10.06.2015

diktatör

anthony storr

hitler, mussolini, stalin, ceausescu ve mao tse-tung gibi, yirminci yüzyılın utanç verici diktatörlerinin hepsi de güç arayışlarında vicdansız, düşmanlarını yok etme konusunda da acımasızdılar.

diktatörlerin dost sahibi olmak gibi lüksleri yoktur. evlenip aile kursalar da, özgüvenlerini yakınlarının gerçek sevgisiyle sağlamaktansa, bilinmeyen bir çoğunluğun takdirine dayandırmayı tercih ederler. bu gibi liderlerin paranoyaya varan derecede kuşkucu olmaları şaşırtıcı değildir. onlara göre, kitle dönektir ve kolayca etki altına alınabilir.

sadece propaganda ve popüler beğeniye bel bağlayan diktatörler, tüm siyasi liderler gibi muhalif olaylardan huzursuz olurlar. diktatör, ülke zor bir duruma düştüğünde bile, hükmetmeye devam etmek istiyorsa, hiçbir rakibinin yerini alma şansı olmayacağından ve kontrolün hala elinde olduğundan emin olmalıdır.

diktatörlerin sahip oldukları kontrolü ellerinde tutabilmeleri için, diktatörlük rejimlerinin tipik bir özelliği olan ispiyonculara, gizli polislere ve casuslara ihtiyacı vardır. ortada hiçbir neden yokken, sadece diktatörün aleyhine tehdit olarak algılandığı için sürülmüş, hapse atılmış, işkence görmüş ve öldürülmüş sayısız insan vardır. bundan da öte, hiyerarşide üst noktalarda olanların, diktatör tarafından tehdit olarak algılanma olasılıkları daha da yüksektir.

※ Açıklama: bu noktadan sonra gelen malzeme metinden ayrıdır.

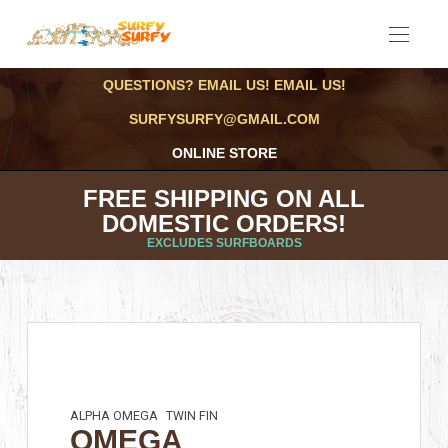
QUESTIONS? EMAIL US! EMAIL US!
SURFYSURFY@GMAIL.COM
ONLINE STORE
FREE SHIPPING ON ALL
DOMESTIC ORDERS!
EXCLUDES SURFBOARDS
ALPHA OMEGA
TWIN FIN
OMEGA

çelişkili olarak, liderlerin kriz dönemlerinde öğüt ve destek için sırtını dayayacağı "dostlar" ve müttefikler, genellikle paranoyak diktatörler için en büyük tehdidi oluşturur. hitler'in, 1934'te ernest röhm'ü ve stormtrooper'daki teğmenlerini ortadan kaldırması bunun tipik bir örneğidir. münih'te daha en başından beri kendisini destekleyen röhm'e hitler'in çok şey borçlu olması, onu tehdit olarak algılanmaktan kurtaramamıştır. hem stalin hem de mao tse-tung en yakın dostlarını hiç tereddüt etmeden gözden çıkarmışlardır.